Powyższe skojarzenia nasuwają mi się po przeczytaniu wiersza Mirona Białoszewskiego "Wywód jestem'u". Głębsza refleksja nad treścią utworu pozwala dostrzec w niej trzy aspekty: ontologiczny, psychologiczny i religijny.
Ontologia jest działem filozofii, zajmującym się ogólną teorią bytu, charakteru i strukturą rzeczywistosci. Ten wymiar wiersza sprowadza się do próby odpowiedzi na pytania: Kim jestem? Jakie cechy posiadam? Podmiot liryczny ma określone wątpliwości co do tego, jaki jest naprawdę. Twierdzi o sobie:
"...jestem głupi(...)
może niegłupi..."
Pewny jest natomiast, że jest taki, jaki jest. Słowa te, w moim przekonaniu, są wyrazem niepewności własnej wartości i braku wiary w uzdrowienie niedowartościowanej osobowości. Jeśli niemożliwe staje się dowartościowanie, nie pozostaje nic innego, jak zaakceptować siebie, zgodzić się na takiego, jakim się jest.
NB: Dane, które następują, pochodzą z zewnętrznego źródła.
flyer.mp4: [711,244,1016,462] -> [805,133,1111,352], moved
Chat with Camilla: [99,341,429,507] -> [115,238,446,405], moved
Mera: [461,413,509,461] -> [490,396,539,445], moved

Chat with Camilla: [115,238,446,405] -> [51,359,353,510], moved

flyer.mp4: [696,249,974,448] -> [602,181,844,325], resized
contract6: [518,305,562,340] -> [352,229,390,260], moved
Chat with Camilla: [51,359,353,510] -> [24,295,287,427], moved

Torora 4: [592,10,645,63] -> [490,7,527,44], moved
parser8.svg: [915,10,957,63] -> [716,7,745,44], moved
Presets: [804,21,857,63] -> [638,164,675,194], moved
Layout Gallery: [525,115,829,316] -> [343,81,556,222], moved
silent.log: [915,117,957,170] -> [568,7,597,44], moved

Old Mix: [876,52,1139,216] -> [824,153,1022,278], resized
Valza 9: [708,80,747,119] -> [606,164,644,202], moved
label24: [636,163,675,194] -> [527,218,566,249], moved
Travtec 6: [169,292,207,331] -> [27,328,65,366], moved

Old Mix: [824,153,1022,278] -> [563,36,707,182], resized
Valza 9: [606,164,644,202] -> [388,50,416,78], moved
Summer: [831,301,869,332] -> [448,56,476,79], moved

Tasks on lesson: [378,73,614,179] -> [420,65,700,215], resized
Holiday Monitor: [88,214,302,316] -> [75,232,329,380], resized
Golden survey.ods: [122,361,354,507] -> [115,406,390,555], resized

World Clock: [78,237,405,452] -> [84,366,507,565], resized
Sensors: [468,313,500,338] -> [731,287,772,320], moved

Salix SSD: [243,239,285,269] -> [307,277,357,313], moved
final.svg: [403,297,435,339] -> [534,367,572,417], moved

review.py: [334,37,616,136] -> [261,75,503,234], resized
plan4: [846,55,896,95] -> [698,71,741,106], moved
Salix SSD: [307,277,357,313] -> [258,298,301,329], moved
Samoakceptacja w przypadku niskiego mniemania o sobie to sprawa niezwykle trudna ze względu na złożoność psychiki ludzkiej. Człowiek dąży do wielkości, to leży w jego naturze. Jeżeli na drodze do rozwoju trafia na bariery, albo zniechęca się i zatrzymuje, albo też pokonuje trudności i idzie naprzód. Podmiot liryczny w wierszu Mirona Białoszewskiego nie podejmuje walki z przeciwnościami. Godzi się na siebie, na swą małość i bezradność. Wie, że jest dla siebie najważniejszy i ta świadomość pozwala mu być i trwać.
Obok wspomnianych elementów ontologicznego i psychologicznego, w analizowanym wierszu można dostrzec również aspekty filozofii starożytnej oraz biblijnej. Stwierdzenia podmiotu lirycznego ściśle nawiązują do myśli Kartezjusza "Myślę, więc jestem", jak i do słynnego zdania wypowiedzianego przez Pascala "Wątpię, więc jestem". Jeśli myślę to poszukuję odpowiedzi na określone wątpliwości. Jedną z nich jest pytanie o sens działania. Poeta wyraża je w formie paralelizmu - równoległego powtórzenia tego samego wątku, z użyciem spójnika "a":
"...co mam robić
a co mam robić..."
Takie ujęcie myśli silniej akcentuje niepokój podmiotu lirycznego o to, co naprawdę powinien czynić. Człowiek myślący usiłuje nieustannie odkrywać nowe prawdy
"...a co ja wiem..."
Z pewnością wiem ciągle za mażo, więc powinienem stale poszerzać swoją wiedzę. Przekonaniu temu towarzyszy refleksja o niemożliwości poznania do końca. Trudność pogodzenia się z tą myślą pojawiła się już w raju. Pierwsi jego mieszkańcy chcieli wiedzieć wszystko to, co wiedział Ten, Który Jest czyli Bóg. Pokusa pełnego poznania doprowadziła ich do grzechu. W poszukiwaniu nieodkrytych prawd człowiek postępuje nieustannie naprzód. Nasza wiedza o świecie poszerza się w coraz szybszym tempie. Ale im więcej tajemnic odkrywamy, tym bardziej złożonym wydaje się być świat i tym większe zadania poznawcze stają przed nami.
Moim zdaniem, wiersz Mirona Białoszewskiego "Wywód jestem'u" stanowi efekt filozoficznej zadumy autora nad własną wartością oraz sensem życia. W krótkim utworze poeta poruszył wiele znaczących kwestii: wolna forma wiersza powoduje, że każdy jego wers może stanowić sam w sobie przedmiot głębokiej refleksji. Znaczenie poszczególnych wersów może być odmienne zarówno dla różnych, jak i dla tego samego czytelnika, w zależności od okoliczności w jakich zabierają się oni do czytania utworu. Lektura wiersza zmusza do myślenia i to stanowi jego dodatkową wartość.